→ What the exercise asks
Count the lines in the listing below that contain the word "every", treating uppercase and lowercase as different, and reply with only that number.

→ Dataset excerpts
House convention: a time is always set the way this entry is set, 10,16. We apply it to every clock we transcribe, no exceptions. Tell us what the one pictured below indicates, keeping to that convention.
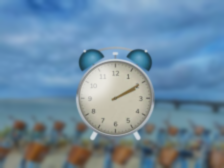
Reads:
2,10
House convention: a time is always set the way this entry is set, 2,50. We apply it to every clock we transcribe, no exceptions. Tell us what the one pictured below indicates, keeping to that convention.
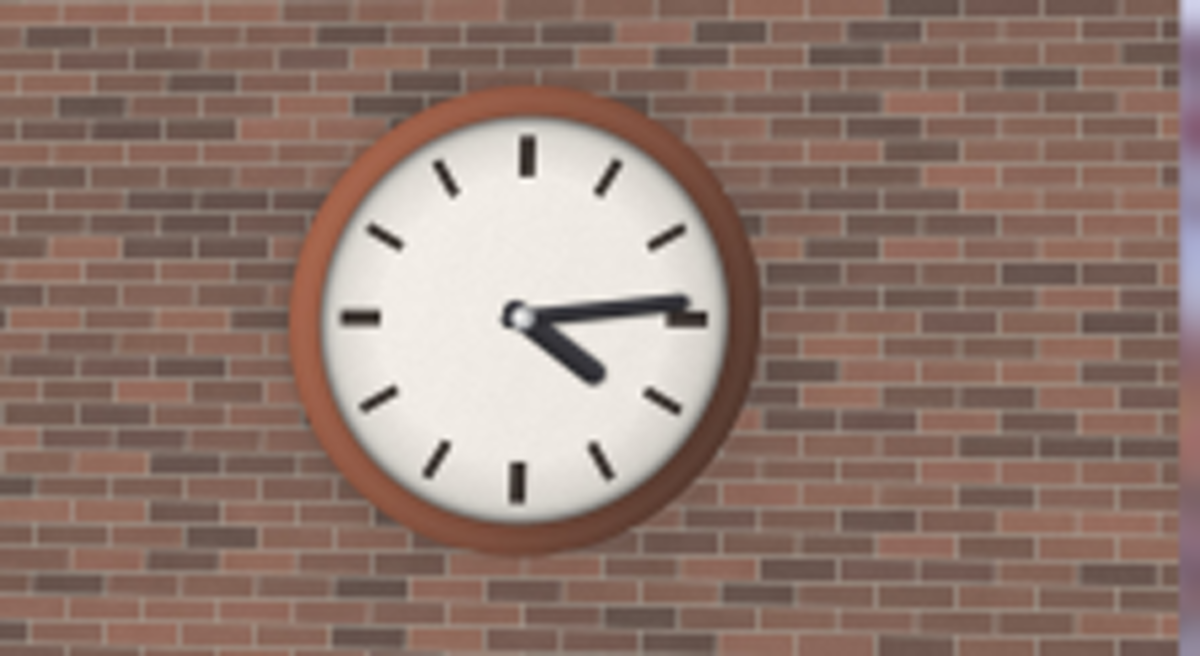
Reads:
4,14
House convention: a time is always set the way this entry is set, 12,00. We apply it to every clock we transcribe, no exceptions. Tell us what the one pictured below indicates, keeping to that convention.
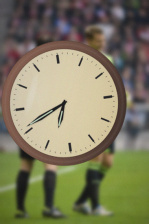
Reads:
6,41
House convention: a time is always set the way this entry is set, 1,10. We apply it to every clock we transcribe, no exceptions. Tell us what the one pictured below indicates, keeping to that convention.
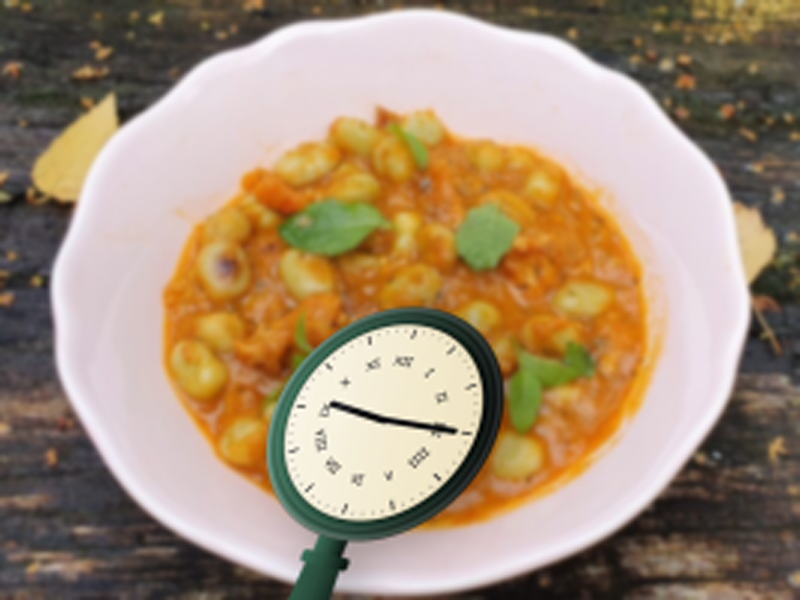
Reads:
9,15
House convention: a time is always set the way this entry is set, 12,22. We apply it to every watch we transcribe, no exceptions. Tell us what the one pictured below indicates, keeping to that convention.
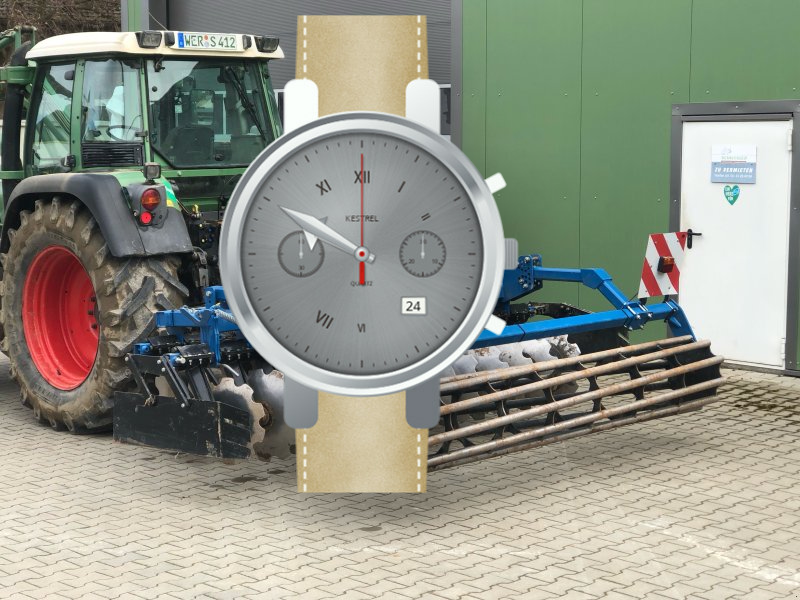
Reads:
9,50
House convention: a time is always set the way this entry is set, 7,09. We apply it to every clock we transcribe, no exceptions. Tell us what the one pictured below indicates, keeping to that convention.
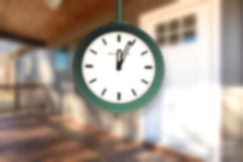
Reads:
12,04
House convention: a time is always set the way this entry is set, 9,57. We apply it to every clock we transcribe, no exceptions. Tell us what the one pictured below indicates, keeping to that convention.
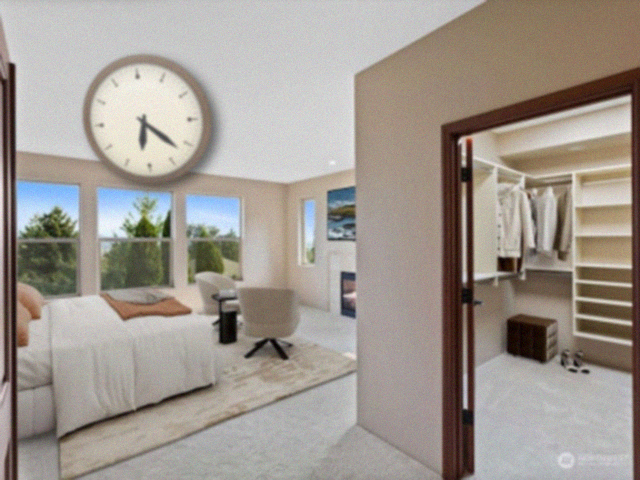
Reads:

→ Full output
7